In conclusion, mantras serve as an essential practice for those seeking to cultivate mindfulness, awareness, and love in their daily lives. When done skillfully and wisely, in a spirit of love, mantras can help contemplatives hone their attention, balance their minds, open their hearts, sharpen their insight, and liberate themselves from the grip of vexations and delusions. We can unlearn old habits of reactivity and relearn the art of living as fully human as possible, in touch with life as it is in each moment.


In a profoundly mysterious way, we can say that the serenity and insight that we "cultivate" are not really "things" we acquire or achieve through long-term self-effort. What I am saying here may seem contrarian to much of what is taught within "self-help" schools of spirituality, as is the case in much of Buddhadharma. I do not endorse that "self-help" view. For if one claims that grasping at "self" is the main problem of the human condition, how can "self-effort" be the solution? What I see in the mystery of spiritual growth and transformation is this: serenity and insight are gifts. They are gifts of grace and mercy selflessly poured out on us, infused in us, percolating as emergences of wisdom that catalyze our deepest transformation and freedom. We do not deserve them, We cannot merit them. We have no say in how or when they should arise in us. We simply cannot achieve, acquire, or possess them as "ours."


Beyond all that I've said above, we can through mantra practice enter into deeper realms of contemplative awareness that take us home to our primordial freedom in Christ. The eternal logos, Christ Jesus, Son of the Father by nature became the Son of Man by grace so that we who are sons of man by nature can become sons of God in the Son of Man by grace. By grace, we come to enjoy the blessings of serenity and insight. By grace, we receive the fullness of serenity and insight that breaks down ignorance, destroys sinfulness, nourishes our love and service, and unleashes genuine freedom in Christ. By grace, we realize the nonduality of serenity and insight in each moment of seeing reality with and through God's eyes, instead of with our eyes of dark ignorance and prejudices. In a sense, we can say that perfect insight is viewing all of reality with and through the eyes of God, in and through the living Christ who indwells us in the Spirit for those who have opened our hearts to him. How marvellous! How wonderful! All burdens effortlessly released and all liberation selflessly received!

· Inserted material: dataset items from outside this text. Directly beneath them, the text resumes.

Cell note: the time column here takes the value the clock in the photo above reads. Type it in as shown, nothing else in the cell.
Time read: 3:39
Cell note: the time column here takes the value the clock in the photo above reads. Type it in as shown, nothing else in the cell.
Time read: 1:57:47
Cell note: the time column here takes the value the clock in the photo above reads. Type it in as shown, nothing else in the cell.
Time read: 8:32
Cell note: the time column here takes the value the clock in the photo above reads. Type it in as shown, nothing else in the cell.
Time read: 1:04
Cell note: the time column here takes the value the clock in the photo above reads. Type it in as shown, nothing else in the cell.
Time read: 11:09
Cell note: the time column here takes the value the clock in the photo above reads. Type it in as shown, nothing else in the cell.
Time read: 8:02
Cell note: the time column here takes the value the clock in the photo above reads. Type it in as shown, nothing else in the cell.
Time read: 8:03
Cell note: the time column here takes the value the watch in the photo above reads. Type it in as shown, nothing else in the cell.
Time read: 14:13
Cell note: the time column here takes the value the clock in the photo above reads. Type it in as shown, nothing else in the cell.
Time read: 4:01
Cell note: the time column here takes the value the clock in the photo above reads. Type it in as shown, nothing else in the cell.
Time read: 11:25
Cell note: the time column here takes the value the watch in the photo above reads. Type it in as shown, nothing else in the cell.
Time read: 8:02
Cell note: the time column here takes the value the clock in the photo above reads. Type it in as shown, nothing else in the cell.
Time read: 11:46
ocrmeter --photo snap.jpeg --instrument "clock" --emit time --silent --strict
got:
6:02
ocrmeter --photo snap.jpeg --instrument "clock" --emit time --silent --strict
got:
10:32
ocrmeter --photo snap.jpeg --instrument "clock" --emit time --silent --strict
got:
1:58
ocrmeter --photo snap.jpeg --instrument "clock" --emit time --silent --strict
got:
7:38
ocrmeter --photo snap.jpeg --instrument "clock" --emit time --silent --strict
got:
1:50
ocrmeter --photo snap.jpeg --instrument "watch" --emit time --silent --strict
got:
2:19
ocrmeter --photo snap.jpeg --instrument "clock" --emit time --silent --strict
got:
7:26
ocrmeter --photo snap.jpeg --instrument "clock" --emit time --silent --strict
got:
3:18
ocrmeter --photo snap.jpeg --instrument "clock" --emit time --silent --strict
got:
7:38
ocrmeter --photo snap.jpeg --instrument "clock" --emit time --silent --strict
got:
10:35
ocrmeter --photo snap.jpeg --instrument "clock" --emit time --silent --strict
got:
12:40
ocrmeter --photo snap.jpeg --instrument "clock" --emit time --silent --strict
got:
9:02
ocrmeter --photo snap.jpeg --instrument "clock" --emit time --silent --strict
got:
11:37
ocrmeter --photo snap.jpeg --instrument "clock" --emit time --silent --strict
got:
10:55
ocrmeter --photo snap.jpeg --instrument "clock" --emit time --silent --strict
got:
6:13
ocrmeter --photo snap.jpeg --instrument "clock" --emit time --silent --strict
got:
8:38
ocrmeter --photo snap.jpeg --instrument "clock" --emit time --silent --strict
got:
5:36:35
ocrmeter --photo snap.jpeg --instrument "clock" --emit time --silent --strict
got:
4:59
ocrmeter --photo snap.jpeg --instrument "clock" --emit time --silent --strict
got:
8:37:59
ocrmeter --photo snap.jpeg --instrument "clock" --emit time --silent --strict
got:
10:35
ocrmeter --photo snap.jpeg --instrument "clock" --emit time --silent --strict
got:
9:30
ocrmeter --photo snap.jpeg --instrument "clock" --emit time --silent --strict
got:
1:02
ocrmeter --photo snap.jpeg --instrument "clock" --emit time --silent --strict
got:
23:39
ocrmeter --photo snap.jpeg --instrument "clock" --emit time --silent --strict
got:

Fourth Method as Non-Method

One final note. There is another approach we can use with mantra practice. This is the path of wonderment and inquiry. In Chan or Zen, we call this the "critical phrase inspection" method or huatou in Chinese. Here, we make use of the mantra to evoke a deep and robust sense of curiosity and wonderment, totally open and intensively seeking to know, to see, to fathom what the mantra really points us to. The words of the mantra sound simple enough but if we adopt a beginner's mind that is fresh and curious, we may begin to realize that these words are not as simple as they sound or look. We embark on a continuous and unremitting inquiry into the mantra, like a puzzling paradox that draws all of our attention and knowing into itself. In this process, we may come to a point of a immensity of wonderment that traditions calls "great doubt" - a big ball of questioning energy that is resolute on fathoming this "great matter of life and death" in this very moment! Then, in one unforgettable and unexpected instant of grace, the self dissolves into the ball of "doubt" leaving no trace. Time and space implode into emptiness without borders. Even emptiness shatters into a million pieces. The ball of doubt is no more. Peace prevails. Bliss dances. Freedom dawns. The contemplative enters a new dimension, attracted by the magnetic force of a love beyond all conceptuality and separation but is yet personal and triune at the core. God in Christ breaks through. Enough said for now.


Let us joyfully enter this path of self-forgetfulness via the way of mantra. And bask in the sweet presence and power of Christ Jesus that refreshes all that has withered and redeems all that is broken.